• **Document segment**:
++++++++++++++++++++
But in the movies, every now and then, a character reels off a doozy of a speech that becomes an instant classic. Full of passion and rancor and righteous pissed-offness. The kind of soliloquy I think of in the car on my way home long after the moment has passed.

Here are three of my all-time favorites . . .

Lloyd Dobbler (played by a young John Cusack) in “Say Anything,” responding to a barrage of probing questions about his future, courtesy of Diane Court’s father (“Frasier” alum John Mahoney):

“A career? I’ve thought about this quite a bit sir and I would have to say considering what’s waiting out there for me, I don’t want to sell anything, buy anything or process anything as a career. I don’t want to sell anything bought or processed or buy anything sold or processed or repair anything sold, bought or processed as a career. I don’t want to do that. My father’s in the army. He wants me to join, but I can’t work for that corporation, so what I’ve been doing lately is kick-boxing, which is a new sport…as far as career longevity, I don’t really know. I can’t figure it all out tonight, sir, so I’m just gonna hang with your daughter.”
++++++++++++++++++++
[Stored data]

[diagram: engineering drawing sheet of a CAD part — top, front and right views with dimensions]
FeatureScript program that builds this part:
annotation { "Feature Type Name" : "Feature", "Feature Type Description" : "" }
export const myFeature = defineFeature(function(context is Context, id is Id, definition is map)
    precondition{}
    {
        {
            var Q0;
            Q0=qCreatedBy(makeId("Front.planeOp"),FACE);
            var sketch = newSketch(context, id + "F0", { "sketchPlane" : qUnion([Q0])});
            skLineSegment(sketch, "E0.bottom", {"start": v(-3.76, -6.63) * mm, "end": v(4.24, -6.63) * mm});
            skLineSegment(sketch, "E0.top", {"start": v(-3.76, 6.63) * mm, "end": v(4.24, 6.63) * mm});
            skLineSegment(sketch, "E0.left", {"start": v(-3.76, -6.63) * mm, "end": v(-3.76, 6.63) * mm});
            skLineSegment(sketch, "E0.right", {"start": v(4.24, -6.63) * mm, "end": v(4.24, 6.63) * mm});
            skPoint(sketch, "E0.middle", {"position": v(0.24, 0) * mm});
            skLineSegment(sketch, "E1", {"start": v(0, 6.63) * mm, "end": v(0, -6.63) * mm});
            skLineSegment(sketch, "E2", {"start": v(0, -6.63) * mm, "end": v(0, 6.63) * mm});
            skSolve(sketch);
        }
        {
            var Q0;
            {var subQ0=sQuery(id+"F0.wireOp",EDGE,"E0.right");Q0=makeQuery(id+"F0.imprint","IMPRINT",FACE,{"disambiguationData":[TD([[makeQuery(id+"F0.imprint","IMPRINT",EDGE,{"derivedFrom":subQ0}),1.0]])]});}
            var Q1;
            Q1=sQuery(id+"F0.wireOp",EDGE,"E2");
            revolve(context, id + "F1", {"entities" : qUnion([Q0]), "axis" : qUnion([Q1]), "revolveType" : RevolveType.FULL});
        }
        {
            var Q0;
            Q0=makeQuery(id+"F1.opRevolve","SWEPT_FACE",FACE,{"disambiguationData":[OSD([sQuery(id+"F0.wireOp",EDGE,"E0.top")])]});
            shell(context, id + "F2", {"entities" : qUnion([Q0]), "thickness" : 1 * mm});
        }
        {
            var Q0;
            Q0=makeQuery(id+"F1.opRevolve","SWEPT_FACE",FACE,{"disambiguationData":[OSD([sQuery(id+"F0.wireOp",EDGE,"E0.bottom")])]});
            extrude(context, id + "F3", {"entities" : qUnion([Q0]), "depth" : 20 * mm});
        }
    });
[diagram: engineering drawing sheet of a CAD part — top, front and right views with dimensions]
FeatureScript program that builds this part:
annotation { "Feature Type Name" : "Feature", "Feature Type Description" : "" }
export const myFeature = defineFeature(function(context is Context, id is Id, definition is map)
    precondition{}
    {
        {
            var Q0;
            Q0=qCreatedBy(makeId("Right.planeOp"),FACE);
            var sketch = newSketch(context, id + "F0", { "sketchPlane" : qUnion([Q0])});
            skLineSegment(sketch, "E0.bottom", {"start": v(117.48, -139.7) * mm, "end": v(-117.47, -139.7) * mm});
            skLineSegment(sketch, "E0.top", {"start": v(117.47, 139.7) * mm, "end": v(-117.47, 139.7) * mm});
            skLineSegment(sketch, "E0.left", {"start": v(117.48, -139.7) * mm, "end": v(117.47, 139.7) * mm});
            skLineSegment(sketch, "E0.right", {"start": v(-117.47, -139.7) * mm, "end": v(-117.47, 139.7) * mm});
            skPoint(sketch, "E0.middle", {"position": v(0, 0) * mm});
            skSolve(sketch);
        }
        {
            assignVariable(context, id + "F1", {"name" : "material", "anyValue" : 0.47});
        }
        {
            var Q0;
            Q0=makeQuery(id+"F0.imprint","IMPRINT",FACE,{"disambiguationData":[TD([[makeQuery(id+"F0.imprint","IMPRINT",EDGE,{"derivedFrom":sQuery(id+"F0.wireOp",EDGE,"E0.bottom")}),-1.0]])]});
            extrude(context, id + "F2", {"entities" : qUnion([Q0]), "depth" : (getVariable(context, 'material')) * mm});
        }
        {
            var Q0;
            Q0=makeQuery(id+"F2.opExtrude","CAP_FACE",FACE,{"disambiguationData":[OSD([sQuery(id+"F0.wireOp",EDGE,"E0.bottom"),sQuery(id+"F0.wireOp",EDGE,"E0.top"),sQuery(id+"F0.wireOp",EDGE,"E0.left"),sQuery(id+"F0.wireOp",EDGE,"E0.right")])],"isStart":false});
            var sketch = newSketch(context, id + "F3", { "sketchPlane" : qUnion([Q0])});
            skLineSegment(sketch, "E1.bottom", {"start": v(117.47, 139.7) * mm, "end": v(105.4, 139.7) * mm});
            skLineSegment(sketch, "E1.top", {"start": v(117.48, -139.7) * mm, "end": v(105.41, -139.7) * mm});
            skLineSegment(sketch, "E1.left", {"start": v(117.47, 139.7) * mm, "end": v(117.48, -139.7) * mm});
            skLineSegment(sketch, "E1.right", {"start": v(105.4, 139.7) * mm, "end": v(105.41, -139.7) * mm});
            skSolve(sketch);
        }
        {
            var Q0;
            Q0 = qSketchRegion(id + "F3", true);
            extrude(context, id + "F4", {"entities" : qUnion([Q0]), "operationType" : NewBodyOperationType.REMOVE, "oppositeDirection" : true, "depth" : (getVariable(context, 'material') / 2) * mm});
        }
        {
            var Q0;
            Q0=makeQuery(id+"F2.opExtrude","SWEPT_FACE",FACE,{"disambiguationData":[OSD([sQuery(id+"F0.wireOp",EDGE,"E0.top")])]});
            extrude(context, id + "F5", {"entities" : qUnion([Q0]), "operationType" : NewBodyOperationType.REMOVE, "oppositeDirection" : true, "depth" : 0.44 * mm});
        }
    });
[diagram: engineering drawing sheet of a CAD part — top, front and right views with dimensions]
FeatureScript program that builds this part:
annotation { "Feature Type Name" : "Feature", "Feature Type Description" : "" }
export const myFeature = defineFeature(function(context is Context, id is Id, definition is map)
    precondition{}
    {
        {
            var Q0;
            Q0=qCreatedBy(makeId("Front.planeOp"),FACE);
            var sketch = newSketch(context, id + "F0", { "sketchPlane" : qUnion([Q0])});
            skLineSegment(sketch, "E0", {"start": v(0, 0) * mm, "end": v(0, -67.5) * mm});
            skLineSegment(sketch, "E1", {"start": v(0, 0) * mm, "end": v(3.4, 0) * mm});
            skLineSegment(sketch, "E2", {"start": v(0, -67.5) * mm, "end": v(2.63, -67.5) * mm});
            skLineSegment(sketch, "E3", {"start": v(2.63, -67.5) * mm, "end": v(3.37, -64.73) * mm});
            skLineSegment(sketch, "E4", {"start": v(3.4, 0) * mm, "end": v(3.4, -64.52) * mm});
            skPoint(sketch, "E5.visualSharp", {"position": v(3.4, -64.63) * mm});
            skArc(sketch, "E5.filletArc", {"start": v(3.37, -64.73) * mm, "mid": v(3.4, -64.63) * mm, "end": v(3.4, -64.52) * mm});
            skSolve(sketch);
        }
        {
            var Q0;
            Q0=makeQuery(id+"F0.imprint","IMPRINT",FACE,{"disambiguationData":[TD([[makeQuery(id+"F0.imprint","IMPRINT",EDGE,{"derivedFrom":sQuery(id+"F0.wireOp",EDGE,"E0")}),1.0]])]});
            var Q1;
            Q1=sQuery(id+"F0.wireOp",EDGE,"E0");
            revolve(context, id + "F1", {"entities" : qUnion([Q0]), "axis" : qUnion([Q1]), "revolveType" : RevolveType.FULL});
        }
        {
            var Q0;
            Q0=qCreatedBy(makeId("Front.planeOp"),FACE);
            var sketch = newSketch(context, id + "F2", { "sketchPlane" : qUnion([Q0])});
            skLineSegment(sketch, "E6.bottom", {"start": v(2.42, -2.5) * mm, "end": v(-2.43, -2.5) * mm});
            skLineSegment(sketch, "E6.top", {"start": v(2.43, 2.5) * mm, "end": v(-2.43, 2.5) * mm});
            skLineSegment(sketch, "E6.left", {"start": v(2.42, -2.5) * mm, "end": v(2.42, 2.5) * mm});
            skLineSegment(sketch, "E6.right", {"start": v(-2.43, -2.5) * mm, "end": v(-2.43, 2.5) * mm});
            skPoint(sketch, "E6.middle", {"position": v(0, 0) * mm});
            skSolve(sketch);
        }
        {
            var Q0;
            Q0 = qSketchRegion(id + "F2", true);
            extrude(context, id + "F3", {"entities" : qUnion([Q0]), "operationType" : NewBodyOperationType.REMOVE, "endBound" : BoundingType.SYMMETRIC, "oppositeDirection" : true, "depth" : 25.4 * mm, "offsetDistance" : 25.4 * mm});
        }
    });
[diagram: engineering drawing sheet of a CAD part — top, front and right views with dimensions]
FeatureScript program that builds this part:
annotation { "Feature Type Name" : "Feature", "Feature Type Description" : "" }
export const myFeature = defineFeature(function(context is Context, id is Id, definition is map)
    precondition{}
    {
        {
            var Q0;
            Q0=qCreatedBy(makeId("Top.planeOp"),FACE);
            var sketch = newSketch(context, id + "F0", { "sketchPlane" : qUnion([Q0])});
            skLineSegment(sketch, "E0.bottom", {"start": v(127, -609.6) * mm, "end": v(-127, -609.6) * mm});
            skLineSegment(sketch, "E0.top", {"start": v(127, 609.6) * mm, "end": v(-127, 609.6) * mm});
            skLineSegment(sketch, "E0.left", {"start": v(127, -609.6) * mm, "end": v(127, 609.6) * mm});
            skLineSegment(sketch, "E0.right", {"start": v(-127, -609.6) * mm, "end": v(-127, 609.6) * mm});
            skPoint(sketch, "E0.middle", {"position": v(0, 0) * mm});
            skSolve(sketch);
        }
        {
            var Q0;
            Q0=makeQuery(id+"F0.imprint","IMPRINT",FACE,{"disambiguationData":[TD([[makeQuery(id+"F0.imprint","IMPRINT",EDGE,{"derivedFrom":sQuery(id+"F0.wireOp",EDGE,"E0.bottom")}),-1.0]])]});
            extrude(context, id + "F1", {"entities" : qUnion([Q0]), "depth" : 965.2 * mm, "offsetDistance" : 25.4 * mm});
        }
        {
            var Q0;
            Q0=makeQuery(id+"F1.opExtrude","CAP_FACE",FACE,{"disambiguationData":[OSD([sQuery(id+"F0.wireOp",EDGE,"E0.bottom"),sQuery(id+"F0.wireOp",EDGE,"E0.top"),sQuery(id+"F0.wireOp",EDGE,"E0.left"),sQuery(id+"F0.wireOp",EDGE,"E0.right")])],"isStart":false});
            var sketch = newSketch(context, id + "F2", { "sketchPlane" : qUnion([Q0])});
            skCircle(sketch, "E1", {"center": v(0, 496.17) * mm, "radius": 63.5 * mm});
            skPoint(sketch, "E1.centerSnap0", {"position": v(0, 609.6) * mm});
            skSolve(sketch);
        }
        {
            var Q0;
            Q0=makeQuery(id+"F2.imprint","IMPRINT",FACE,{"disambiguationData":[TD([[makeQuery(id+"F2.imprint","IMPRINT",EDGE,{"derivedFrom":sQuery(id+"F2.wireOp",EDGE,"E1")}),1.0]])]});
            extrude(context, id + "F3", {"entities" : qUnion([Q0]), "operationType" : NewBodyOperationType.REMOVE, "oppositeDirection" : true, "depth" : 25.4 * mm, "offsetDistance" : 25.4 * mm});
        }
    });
++++++++++++++++++++
• **Tasks**:
A. Decide whether each statement below agrees with the passage on memorable movie speeches. Answer yes or no for each, and quote the words of the passage that settle it.
(i) Lloyd Dobbler is played by a young John Cusack.
(ii) Dobbler says his father is in the navy.
(iii) The writer presents five all-time favorite speeches.
B. Write out everything in the passage on memorable movie speeches from "But in the movies, every" down to "moment has passed.", swapping "speech" for "monologue".
C. Pick up the passage on memorable movie speeches after its last sentence and write the next part.

• **Response list**:
A.
(i) Yes: "Lloyd Dobbler (played by a young John Cusack)"
(ii) No: "My father’s in the army."
(iii) No: "Here are three of my all-time favorites"

B.
But in the movies, every now and then, a character reels off a doozy of a monologue that becomes an instant classic. Full of passion and rancor and righteous pissed-offness. The kind of soliloquy I think of in the car on my way home long after the moment has passed.

C.
Arthur Kirkland (played by a young Al Pacino), turning on his own client (John Forsythe playing against type as malevolent Judge Fleming) during opening arguments in “And Justice for All”:

 

“The one thing that bothered me, the one thing that stayed in my mind and I couldn’t get rid of it, that haunted me, was why. Why would she lie? What was her motive for lying? If my client is innocent, she’s lying, why? Was it blackmail? No. Was it jealousy? No. Yesterday I found out why. She doesn’t have a motive, you know why? Because she’s not lying… And ladies and gentlemen of the jury, the prosecution is not going to get that man today, no, because I’m gonna get him! My client, the Honorable Henry T. Fleming, should go right to fucking jail! The son of a bitch is guilty! That man is guilty. That man, there, that man is a slime! He is a slime! If he’s allowed to go free, then something really wrong is goin’ on here!”

 

Judge Rayford: “Mr. Kirkland you are out of order!”

 

Arthur Kirkland: “You’re out of order! You’re out of order! The whole trial is out of order! They’re out of order! That man, that sick, crazy, depraved man, raped and beat that woman there, and he’d like to do it again! He told me so! It’s just a show! It’s a show! It’s ‘Let’s Make A Deal’! Hey Frank, you wanna make a deal? I got an insane judge who likes to beat the shit out of women! Whaddya wanna gimme Frank, three weeks probation? [To Judge Fleming] You, you sonofabitch, you! You’re supposed to stand for somethin’! You’re supposed to protect people! But instead you fucking rape and murder them! [Dragged out of court by bailiffs] You killed McCullough! You killed him! Hold it! Hold it! I just completed my opening statement!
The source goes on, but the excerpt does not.